*** LISTED RECORDS ***

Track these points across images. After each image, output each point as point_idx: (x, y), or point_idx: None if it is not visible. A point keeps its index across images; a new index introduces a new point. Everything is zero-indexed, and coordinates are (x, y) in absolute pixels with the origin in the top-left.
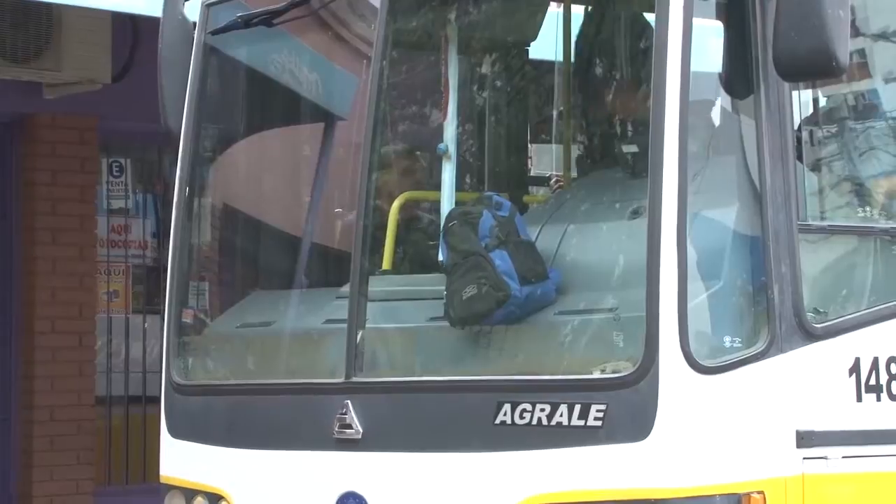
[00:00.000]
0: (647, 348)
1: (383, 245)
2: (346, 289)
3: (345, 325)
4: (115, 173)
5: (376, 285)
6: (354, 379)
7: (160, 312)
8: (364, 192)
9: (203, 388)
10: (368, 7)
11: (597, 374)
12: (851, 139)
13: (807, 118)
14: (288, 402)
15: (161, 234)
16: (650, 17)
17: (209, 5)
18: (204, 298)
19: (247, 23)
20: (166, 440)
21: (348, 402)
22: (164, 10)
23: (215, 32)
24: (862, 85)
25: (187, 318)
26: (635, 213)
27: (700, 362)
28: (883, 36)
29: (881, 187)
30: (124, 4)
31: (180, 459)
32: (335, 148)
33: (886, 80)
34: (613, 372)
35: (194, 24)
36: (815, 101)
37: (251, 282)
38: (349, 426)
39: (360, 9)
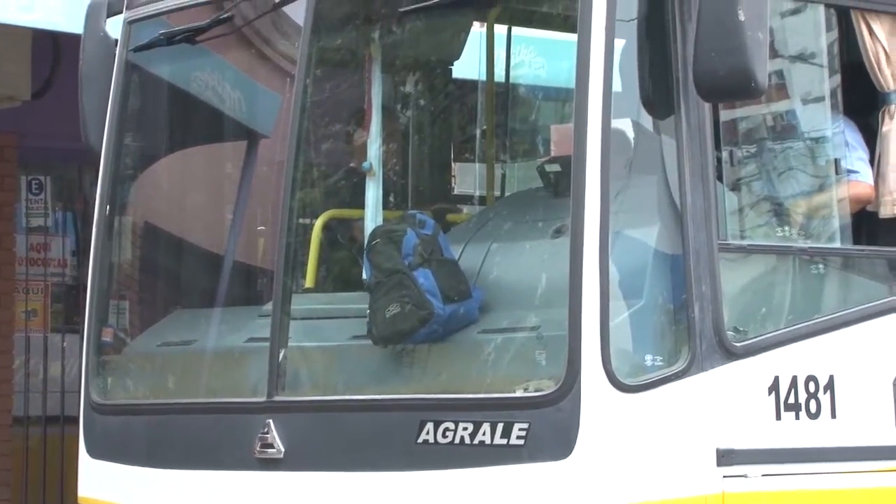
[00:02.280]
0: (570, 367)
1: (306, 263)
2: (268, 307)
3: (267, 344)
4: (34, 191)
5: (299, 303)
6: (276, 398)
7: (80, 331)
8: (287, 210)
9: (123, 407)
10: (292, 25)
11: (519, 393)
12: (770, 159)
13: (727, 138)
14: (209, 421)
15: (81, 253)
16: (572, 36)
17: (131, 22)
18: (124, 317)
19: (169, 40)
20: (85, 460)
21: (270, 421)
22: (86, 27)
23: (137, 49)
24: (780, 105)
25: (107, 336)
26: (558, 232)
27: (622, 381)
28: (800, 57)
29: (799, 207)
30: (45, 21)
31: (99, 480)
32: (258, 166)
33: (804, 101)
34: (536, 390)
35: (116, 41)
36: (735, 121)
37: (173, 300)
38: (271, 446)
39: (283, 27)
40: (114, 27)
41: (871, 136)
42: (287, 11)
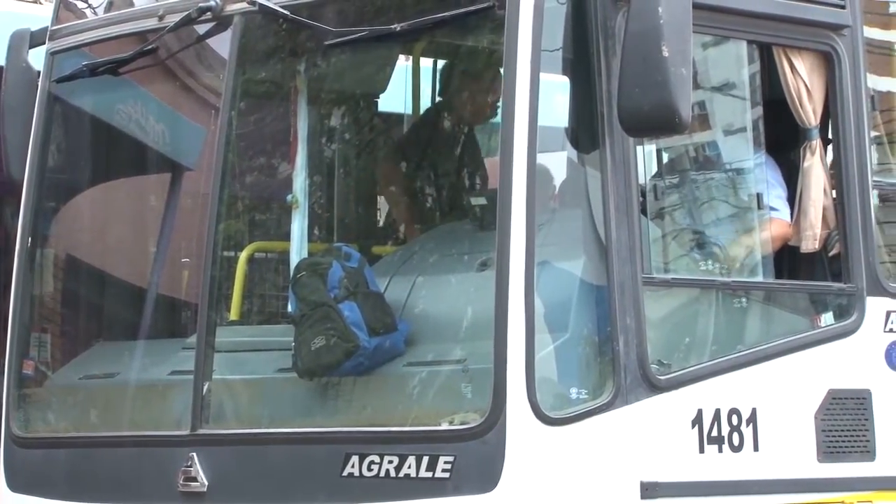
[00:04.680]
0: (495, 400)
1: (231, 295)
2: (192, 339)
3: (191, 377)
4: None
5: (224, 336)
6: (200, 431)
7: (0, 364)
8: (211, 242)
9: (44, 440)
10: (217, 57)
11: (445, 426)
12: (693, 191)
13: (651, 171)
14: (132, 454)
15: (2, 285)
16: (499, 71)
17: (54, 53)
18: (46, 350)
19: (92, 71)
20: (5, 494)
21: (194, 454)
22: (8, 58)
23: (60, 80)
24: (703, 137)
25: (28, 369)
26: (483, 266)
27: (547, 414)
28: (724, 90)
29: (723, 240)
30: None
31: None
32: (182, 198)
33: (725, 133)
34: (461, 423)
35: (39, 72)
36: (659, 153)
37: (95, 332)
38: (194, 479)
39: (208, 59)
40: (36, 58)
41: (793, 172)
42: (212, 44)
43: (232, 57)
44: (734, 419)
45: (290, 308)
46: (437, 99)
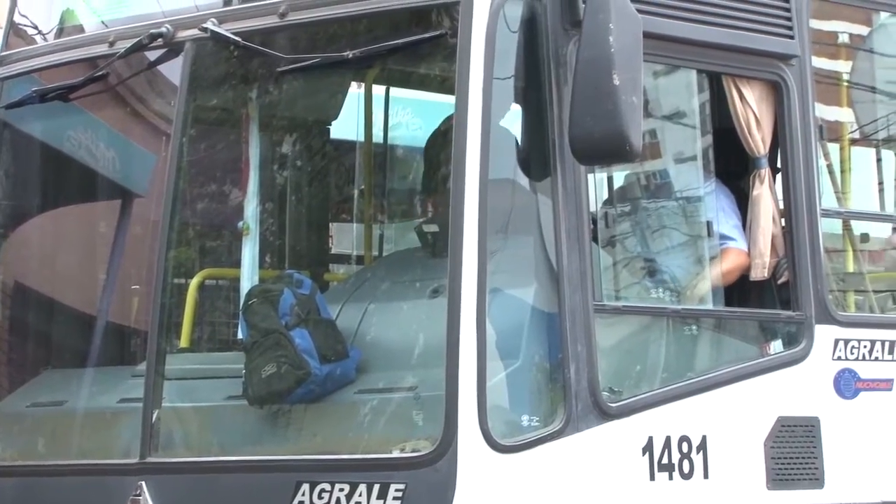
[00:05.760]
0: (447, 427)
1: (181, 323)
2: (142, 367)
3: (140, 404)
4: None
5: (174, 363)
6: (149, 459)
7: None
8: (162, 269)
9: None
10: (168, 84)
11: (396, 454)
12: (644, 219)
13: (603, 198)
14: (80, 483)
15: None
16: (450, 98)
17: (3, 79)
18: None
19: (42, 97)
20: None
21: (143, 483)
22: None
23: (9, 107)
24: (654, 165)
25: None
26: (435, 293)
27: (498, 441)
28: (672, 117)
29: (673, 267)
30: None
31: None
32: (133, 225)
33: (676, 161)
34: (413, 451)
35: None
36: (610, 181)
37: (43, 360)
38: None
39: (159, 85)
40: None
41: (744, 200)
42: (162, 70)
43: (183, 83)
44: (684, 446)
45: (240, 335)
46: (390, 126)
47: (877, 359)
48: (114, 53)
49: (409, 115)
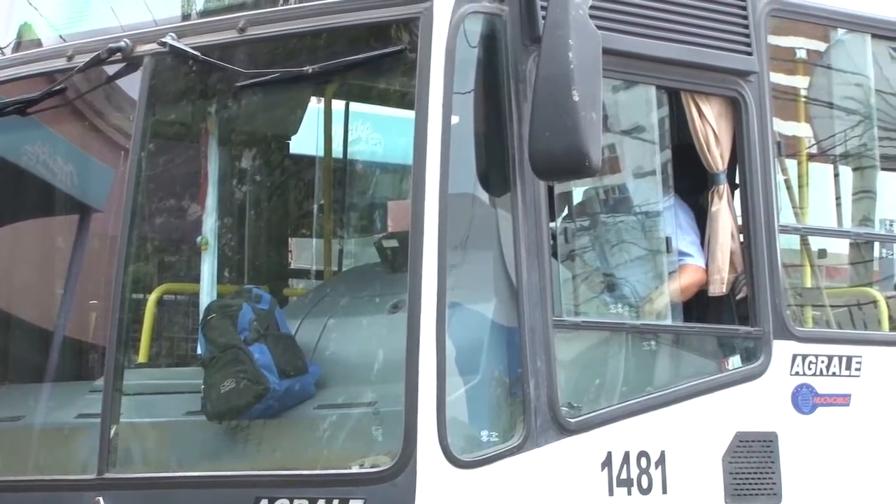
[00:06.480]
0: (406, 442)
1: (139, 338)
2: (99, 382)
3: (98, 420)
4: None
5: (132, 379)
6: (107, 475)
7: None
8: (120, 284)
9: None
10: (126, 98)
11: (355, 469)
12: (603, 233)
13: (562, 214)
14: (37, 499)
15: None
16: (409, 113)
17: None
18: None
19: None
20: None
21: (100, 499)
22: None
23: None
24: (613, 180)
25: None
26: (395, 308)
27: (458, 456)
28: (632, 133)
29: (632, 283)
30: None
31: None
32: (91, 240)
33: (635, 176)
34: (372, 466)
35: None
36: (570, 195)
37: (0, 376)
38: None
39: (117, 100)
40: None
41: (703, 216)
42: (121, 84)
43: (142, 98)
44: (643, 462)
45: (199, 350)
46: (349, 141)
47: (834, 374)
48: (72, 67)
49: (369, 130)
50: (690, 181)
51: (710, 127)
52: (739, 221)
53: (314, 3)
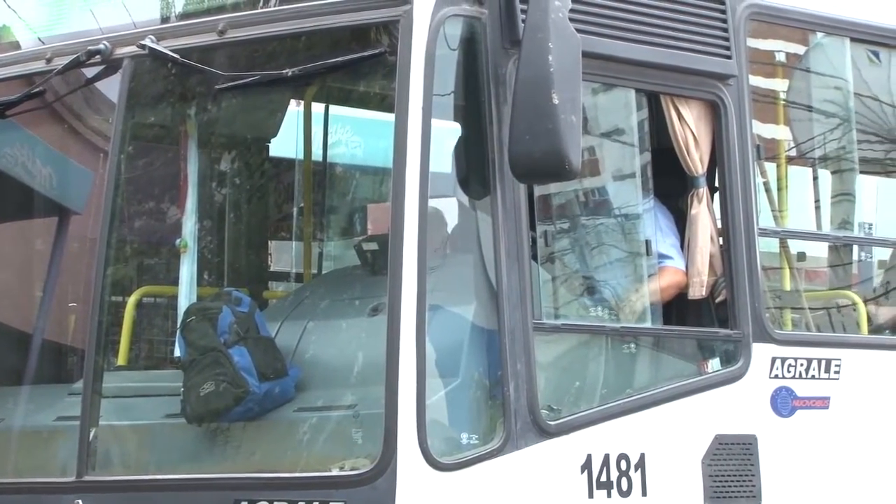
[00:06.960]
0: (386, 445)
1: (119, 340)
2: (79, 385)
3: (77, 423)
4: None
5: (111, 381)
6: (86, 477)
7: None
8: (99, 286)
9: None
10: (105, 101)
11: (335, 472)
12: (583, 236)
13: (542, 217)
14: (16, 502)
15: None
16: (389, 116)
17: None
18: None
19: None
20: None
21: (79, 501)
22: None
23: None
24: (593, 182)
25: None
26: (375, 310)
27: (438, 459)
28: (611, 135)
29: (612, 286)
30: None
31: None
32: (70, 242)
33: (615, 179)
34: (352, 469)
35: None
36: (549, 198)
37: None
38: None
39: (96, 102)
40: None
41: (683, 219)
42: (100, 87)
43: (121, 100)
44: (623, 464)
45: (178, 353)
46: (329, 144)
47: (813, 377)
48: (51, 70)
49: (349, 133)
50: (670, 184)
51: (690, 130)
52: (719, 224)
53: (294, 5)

*** End of LISTED RECORDS ***
*** LISTED RECORDS ***

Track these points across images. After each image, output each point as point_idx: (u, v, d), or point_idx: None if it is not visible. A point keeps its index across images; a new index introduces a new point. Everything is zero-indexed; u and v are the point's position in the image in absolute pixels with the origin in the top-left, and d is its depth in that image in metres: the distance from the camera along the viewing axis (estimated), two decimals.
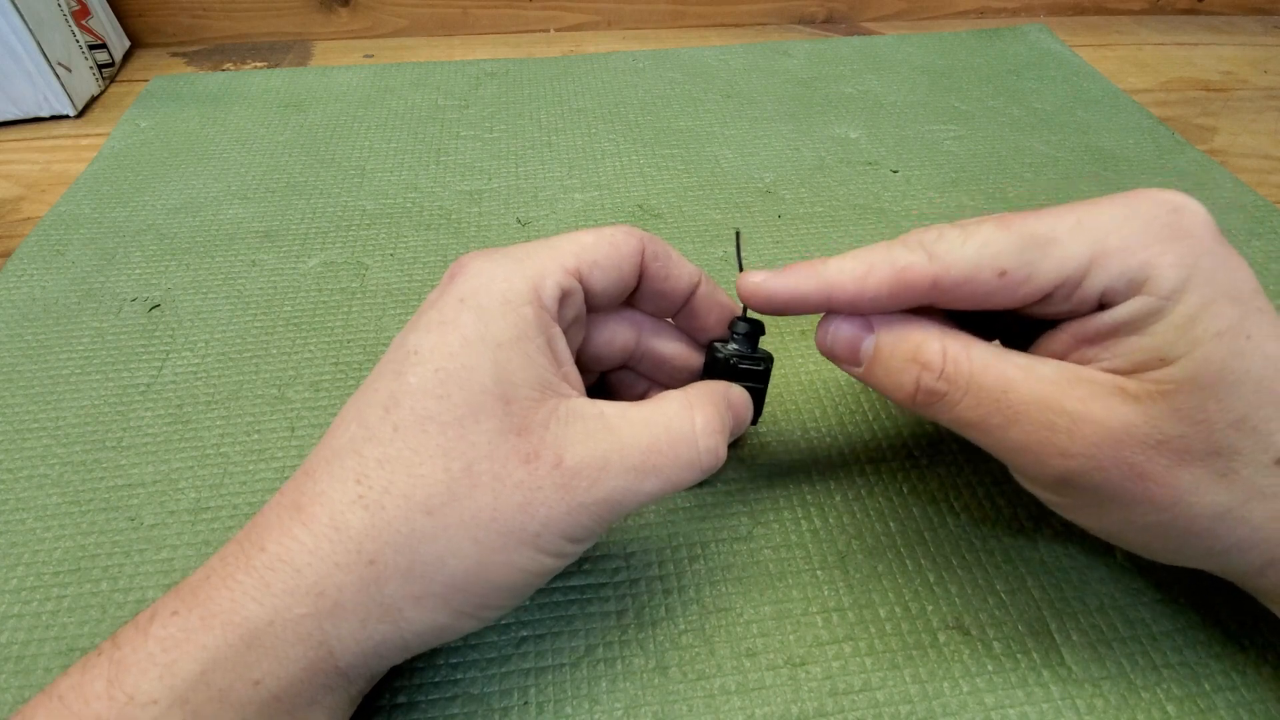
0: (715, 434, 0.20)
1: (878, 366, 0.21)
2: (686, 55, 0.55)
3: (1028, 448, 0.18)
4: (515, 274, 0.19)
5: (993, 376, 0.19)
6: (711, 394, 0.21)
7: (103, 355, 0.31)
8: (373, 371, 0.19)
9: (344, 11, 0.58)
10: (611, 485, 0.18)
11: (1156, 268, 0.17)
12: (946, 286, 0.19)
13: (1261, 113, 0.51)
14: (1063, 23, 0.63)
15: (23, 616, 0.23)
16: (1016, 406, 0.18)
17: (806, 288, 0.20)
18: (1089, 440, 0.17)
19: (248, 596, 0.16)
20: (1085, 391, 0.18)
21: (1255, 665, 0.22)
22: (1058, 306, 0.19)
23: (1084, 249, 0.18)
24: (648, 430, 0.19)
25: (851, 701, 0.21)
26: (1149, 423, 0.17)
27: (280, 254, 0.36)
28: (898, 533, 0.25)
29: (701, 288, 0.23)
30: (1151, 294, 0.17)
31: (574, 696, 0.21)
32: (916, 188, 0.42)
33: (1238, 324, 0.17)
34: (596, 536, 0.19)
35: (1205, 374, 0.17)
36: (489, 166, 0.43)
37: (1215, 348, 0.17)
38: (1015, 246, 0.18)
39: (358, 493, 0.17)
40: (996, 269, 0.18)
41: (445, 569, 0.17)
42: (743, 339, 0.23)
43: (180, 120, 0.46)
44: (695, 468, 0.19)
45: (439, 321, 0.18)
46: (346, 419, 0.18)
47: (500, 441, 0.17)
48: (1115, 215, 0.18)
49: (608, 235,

*** End of LISTED RECORDS ***

REQUIRED ACTION: If a line in the entries contains "absolute", copy it.

EXPECTED ANSWER:
Track these points across images. After each image, output each point as point_idx: (x, y), or point_idx: None if it is not visible. A point keeps its index across images; a new index introduces a new point. Everything is zero-indexed, and coordinates are (x, y) in absolute pixels with the origin in the top-left.
Track these points across images. After each image, output each point as point_idx: (u, v, d), or point_idx: None if it is not visible. A point keeps its index across images; a new index introduces a new point. Everything is zero-indexed; u and v are the point's position in the image in absolute pixels with the origin in the top-left, and d is its depth in that image in metres: the distance from the camera along the viewing axis (estimated), two decimals.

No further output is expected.